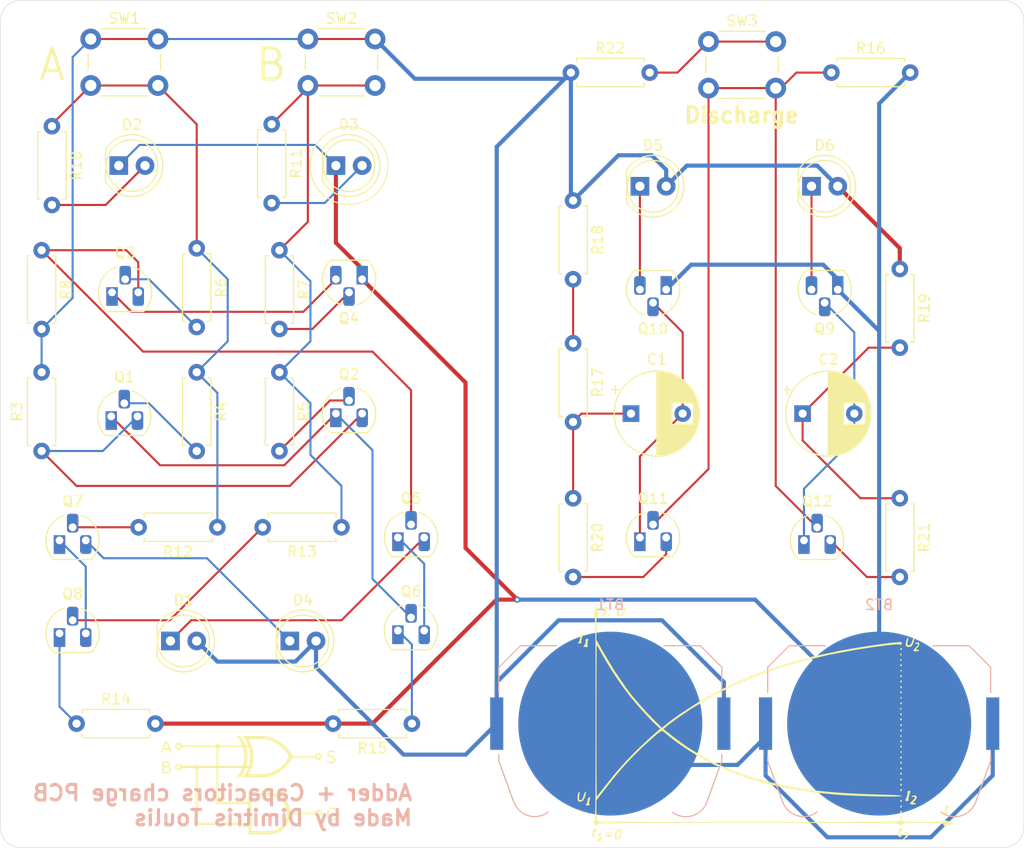
<source format=kicad_pcb>
(kicad_pcb
	(version 20241229)
	(generator "pcbnew")
	(generator_version "9.0")
	(general
		(thickness 1.6)
		(legacy_teardrops no)
	)
	(paper "A4")
	(layers
		(0 "F.Cu" signal)
		(2 "B.Cu" signal)
		(9 "F.Adhes" user "F.Adhesive")
		(11 "B.Adhes" user "B.Adhesive")
		(13 "F.Paste" user)
		(15 "B.Paste" user)
		(5 "F.SilkS" user "F.Silkscreen")
		(7 "B.SilkS" user "B.Silkscreen")
		(1 "F.Mask" user)
		(3 "B.Mask" user)
		(17 "Dwgs.User" user "User.Drawings")
		(19 "Cmts.User" user "User.Comments")
		(21 "Eco1.User" user "User.Eco1")
		(23 "Eco2.User" user "User.Eco2")
		(25 "Edge.Cuts" user)
		(27 "Margin" user)
		(31 "F.CrtYd" user "F.Courtyard")
		(29 "B.CrtYd" user "B.Courtyard")
		(35 "F.Fab" user)
		(33 "B.Fab" user)
		(39 "User.1" user)
		(41 "User.2" user)
		(43 "User.3" user)
		(45 "User.4" user)
	)
	(setup
		(pad_to_mask_clearance 0)
		(allow_soldermask_bridges_in_footprints no)
		(tenting front back)
		(pcbplotparams
			(layerselection 0x00000000_00000000_55555555_5755f5ff)
			(plot_on_all_layers_selection 0x00000000_00000000_00000000_00000000)
			(disableapertmacros no)
			(usegerberextensions no)
			(usegerberattributes yes)
			(usegerberadvancedattributes yes)
			(creategerberjobfile yes)
			(dashed_line_dash_ratio 12.000000)
			(dashed_line_gap_ratio 3.000000)
			(svgprecision 4)
			(plotframeref no)
			(mode 1)
			(useauxorigin no)
			(hpglpennumber 1)
			(hpglpenspeed 20)
			(hpglpendiameter 15.000000)
			(pdf_front_fp_property_popups yes)
			(pdf_back_fp_property_popups yes)
			(pdf_metadata yes)
			(pdf_single_document no)
			(dxfpolygonmode yes)
			(dxfimperialunits yes)
			(dxfusepcbnewfont yes)
			(psnegative no)
			(psa4output no)
			(plot_black_and_white yes)
			(plotinvisibletext no)
			(sketchpadsonfab no)
			(plotpadnumbers no)
			(hidednponfab no)
			(sketchdnponfab yes)
			(crossoutdnponfab yes)
			(subtractmaskfromsilk no)
			(outputformat 1)
			(mirror no)
			(drillshape 1)
			(scaleselection 1)
			(outputdirectory "")
		)
	)
	(net 0 "")
	(net 1 "VCC")
	(net 2 "Net-(BT1--)")
	(net 3 "GND")
	(net 4 "Net-(Q10-B)")
	(net 5 "Net-(C1-Pad1)")
	(net 6 "Net-(Q12-E)")
	(net 7 "Net-(C2-Pad1)")
	(net 8 "Net-(D1-K)")
	(net 9 "Net-(D2-A)")
	(net 10 "Net-(D3-A)")
	(net 11 "Net-(D4-K)")
	(net 12 "Net-(D5-K)")
	(net 13 "Net-(D6-K)")
	(net 14 "Net-(Q1-B)")
	(net 15 "Net-(Q1-E)")
	(net 16 "Net-(Q1-C)")
	(net 17 "Net-(Q2-B)")
	(net 18 "Net-(Q3-C)")
	(net 19 "Net-(Q3-E)")
	(net 20 "Net-(Q3-B)")
	(net 21 "Net-(Q4-B)")
	(net 22 "Net-(Q5-E)")
	(net 23 "Net-(Q6-E)")
	(net 24 "Net-(Q7-B)")
	(net 25 "Net-(Q7-E)")
	(net 26 "Net-(Q8-E)")
	(net 27 "Net-(Q8-B)")
	(net 28 "Net-(Q11-C)")
	(net 29 "SW3")
	(net 30 "Net-(Q12-C)")
	(net 31 "SW1")
	(net 32 "SW2")
	(net 33 "Net-(R17-Pad1)")
	(net 34 "Net-(R22-Pad2)")
	(footprint "Button_Switch_THT:SW_PUSH_6mm" (layer "F.Cu") (at 163.5 67))
	(footprint "Resistor_THT:R_Axial_DIN0207_L6.3mm_D2.5mm_P7.62mm_Horizontal" (layer "F.Cu") (at 128 114 180))
	(footprint "Resistor_THT:R_Axial_DIN0207_L6.3mm_D2.5mm_P7.62mm_Horizontal" (layer "F.Cu") (at 150.19 70))
	(footprint "Resistor_THT:R_Axial_DIN0207_L6.3mm_D2.5mm_P7.62mm_Horizontal" (layer "F.Cu") (at 182 89 -90))
	(footprint "Resistor_THT:R_Axial_DIN0207_L6.3mm_D2.5mm_P7.62mm_Horizontal" (layer "F.Cu") (at 100 75.19 -90))
	(footprint "Resistor_THT:R_Axial_DIN0207_L6.3mm_D2.5mm_P7.62mm_Horizontal" (layer "F.Cu") (at 150.402651 96.19 -90))
	(footprint "Package_TO_SOT_THT:TO-92L_HandSolder" (layer "F.Cu") (at 133.46 115))
	(footprint "Resistor_THT:R_Axial_DIN0207_L6.3mm_D2.5mm_P7.62mm_Horizontal" (layer "F.Cu") (at 121.25 75 -90))
	(footprint "Resistor_THT:R_Axial_DIN0207_L6.3mm_D2.5mm_P7.62mm_Horizontal" (layer "F.Cu") (at 150.402651 111.19 -90))
	(footprint "Capacitor_THT:CP_Radial_D8.0mm_P5.00mm" (layer "F.Cu") (at 172.597349 103))
	(footprint "LED_THT:LED_D5.0mm" (layer "F.Cu") (at 156.862651 81))
	(footprint "Package_TO_SOT_THT:TO-92L_HandSolder" (layer "F.Cu") (at 159.402651 91 180))
	(footprint "Package_TO_SOT_THT:TO-92L_HandSolder" (layer "F.Cu") (at 100.73 124.27))
	(footprint "Resistor_THT:R_Axial_DIN0207_L6.3mm_D2.5mm_P7.62mm_Horizontal" (layer "F.Cu") (at 150.402651 82.38 -90))
	(footprint "LOGO" (layer "F.Cu") (at 169 133))
	(footprint "Package_TO_SOT_THT:TO-92L_HandSolder" (layer "F.Cu") (at 172.73 115.27))
	(footprint "Resistor_THT:R_Axial_DIN0207_L6.3mm_D2.5mm_P7.62mm_Horizontal" (layer "F.Cu") (at 134.81 133 180))
	(footprint "Button_Switch_THT:SW_PUSH_6mm" (layer "F.Cu") (at 103.75 66.75))
	(footprint "LOGO" (layer "F.Cu") (at 119 139))
	(footprint "Resistor_THT:R_Axial_DIN0207_L6.3mm_D2.5mm_P7.62mm_Horizontal" (layer "F.Cu") (at 114 99 -90))
	(footprint "Package_TO_SOT_THT:TO-92L_HandSolder" (layer "F.Cu") (at 130 90 180))
	(footprint "Resistor_THT:R_Axial_DIN0207_L6.3mm_D2.5mm_P7.62mm_Horizontal"
		(layer "F.Cu")
		(uuid "7483fa8c-75e1-4f40-9477-2d4d80baba33")
		(at 122 99 -90)
		(descr "Resistor, Axial_DIN0207 series, Axial, Horizontal, pin pitch=7.62mm, 0.25W = 1/4W, length*diameter=6.3*2.5mm^2, http://cdn-reichelt.de/documents/datenblatt/B400/1_4W%23YAG.pdf")
		(tags "Resistor Axial_DIN0207 series Axial Horizontal pin pitch 7.62mm 0.25W = 1/4W length 6.3mm diameter 2.5mm")
		(property "Reference" "R5"
			(at 3.81 -2.37 90)
			(layer "F.SilkS")
			(uuid "f6cbc7b0-e48d-4887-a31a-d814a789443f")
			(effects
				(font
					(size 1 1)
					(thickness 0.15)
				)
			)
		)
		(property "Value" "4.7k"
			(at 3.81 2.37 90)
			(layer "F.Fab")
			(uuid "38807f1a-766e-4acf-937f-ec1ed5ecb0d0")
			(effects
				(font
					(size 1 1)
					(thickness 0.15)
				)
			)
		)
		(property "Datasheet" ""
			(at 0 0 270)
			(unlocked yes)
			(layer "F.Fab")
			(hide yes)
			(uuid "34933429-e4e4-499b-8a98-195a093c7710")
			(effects
				(font
					(size 1.27 1.27)
					(thickness 0.15)
				)
			)
		)
		(property "Description" "Resistor"
			(at 0 0 270)
			(unlocked yes)
			(layer "F.Fab")
			(hide yes)
			(uuid "8db81b2b-4237-4429-a673-999bbcaa6a0f")
			(effects
				(font
					(size 1.27 1.27)
					(thickness 0.15)
				)
			)
		)
		(property ki_fp_filters "R_*")
		(path "/7868c52f-d19d-4d1c-a5bb-5a59b84e2b93")
		(sheetname "/")
		(sheetfile "solder-pcb.kicad_sch")
		(attr through_hole)
		(fp_line
			(start 0.54 1.37)
			(end 7.08 1.37)
			(stroke
				(width 0.12)
				(type solid)
			)
			(layer "F.SilkS")
			(uuid "a61fce20-d247-4ff2-824a-cc71053b6aaf")
		)
		(fp_line
			(start 
... [186171 chars truncated]
</source>
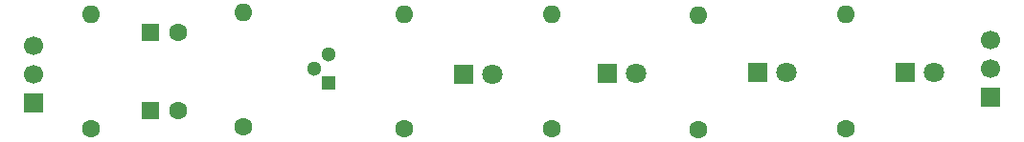
<source format=gbr>
%TF.GenerationSoftware,KiCad,Pcbnew,9.0.0*%
%TF.CreationDate,2025-06-20T16:33:02-04:00*%
%TF.ProjectId,proyecto_2_modulo,70726f79-6563-4746-9f5f-325f6d6f6475,rev?*%
%TF.SameCoordinates,Original*%
%TF.FileFunction,Soldermask,Top*%
%TF.FilePolarity,Negative*%
%FSLAX46Y46*%
G04 Gerber Fmt 4.6, Leading zero omitted, Abs format (unit mm)*
G04 Created by KiCad (PCBNEW 9.0.0) date 2025-06-20 16:33:02*
%MOMM*%
%LPD*%
G01*
G04 APERTURE LIST*
%ADD10R,1.300000X1.300000*%
%ADD11C,1.300000*%
%ADD12C,1.600000*%
%ADD13O,1.600000X1.600000*%
%ADD14R,1.800000X1.800000*%
%ADD15C,1.800000*%
%ADD16R,1.700000X1.700000*%
%ADD17C,1.700000*%
%ADD18R,1.600000X1.600000*%
G04 APERTURE END LIST*
D10*
%TO.C,Q2*%
X83500000Y-33520000D03*
D11*
X82230000Y-32250000D03*
X83500000Y-30980000D03*
%TD*%
D12*
%TO.C,R15*%
X62500000Y-37580000D03*
D13*
X62500000Y-27420000D03*
%TD*%
D14*
%TO.C,D10*%
X134475000Y-32600000D03*
D15*
X137015000Y-32600000D03*
%TD*%
D12*
%TO.C,R22*%
X76000000Y-37410000D03*
D13*
X76000000Y-27250000D03*
%TD*%
D14*
%TO.C,D7*%
X108160000Y-32700000D03*
D15*
X110700000Y-32700000D03*
%TD*%
D12*
%TO.C,R23*%
X129250000Y-37560000D03*
D13*
X129250000Y-27400000D03*
%TD*%
D16*
%TO.C,J21*%
X142000000Y-34790000D03*
D17*
X142000000Y-32250000D03*
X142000000Y-29710000D03*
%TD*%
D14*
%TO.C,D8*%
X121460000Y-32600000D03*
D15*
X124000000Y-32600000D03*
%TD*%
D16*
%TO.C,J23*%
X57500000Y-35290000D03*
D17*
X57500000Y-32750000D03*
X57500000Y-30210000D03*
%TD*%
D12*
%TO.C,R16*%
X90250000Y-37560000D03*
D13*
X90250000Y-27400000D03*
%TD*%
D12*
%TO.C,R20*%
X116200000Y-37660000D03*
D13*
X116200000Y-27500000D03*
%TD*%
D12*
%TO.C,R19*%
X103300000Y-37560000D03*
D13*
X103300000Y-27400000D03*
%TD*%
D18*
%TO.C,C9*%
X67750000Y-36000000D03*
D12*
X70250000Y-36000000D03*
%TD*%
D18*
%TO.C,C7*%
X67750000Y-29000000D03*
D12*
X70250000Y-29000000D03*
%TD*%
D14*
%TO.C,D5*%
X95460000Y-32750000D03*
D15*
X98000000Y-32750000D03*
%TD*%
M02*

</source>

————————

PROBLEM STATEMENT
Out of the records above, pull each line containing the word "uuid".

SOLUTION BELOW
		(uuid "7483fa8c-75e1-4f40-9477-2d4d80baba33")
			(uuid "f6cbc7b0-e48d-4887-a31a-d814a789443f")
			(uuid "38807f1a-766e-4acf-937f-ec1ed5ecb0d0")
			(uuid "34933429-e4e4-499b-8a98-195a093c7710")
			(uuid "8db81b2b-4237-4429-a673-999bbcaa6a0f")
			(uuid "a61fce20-d247-4ff2-824a-cc71053b6aaf")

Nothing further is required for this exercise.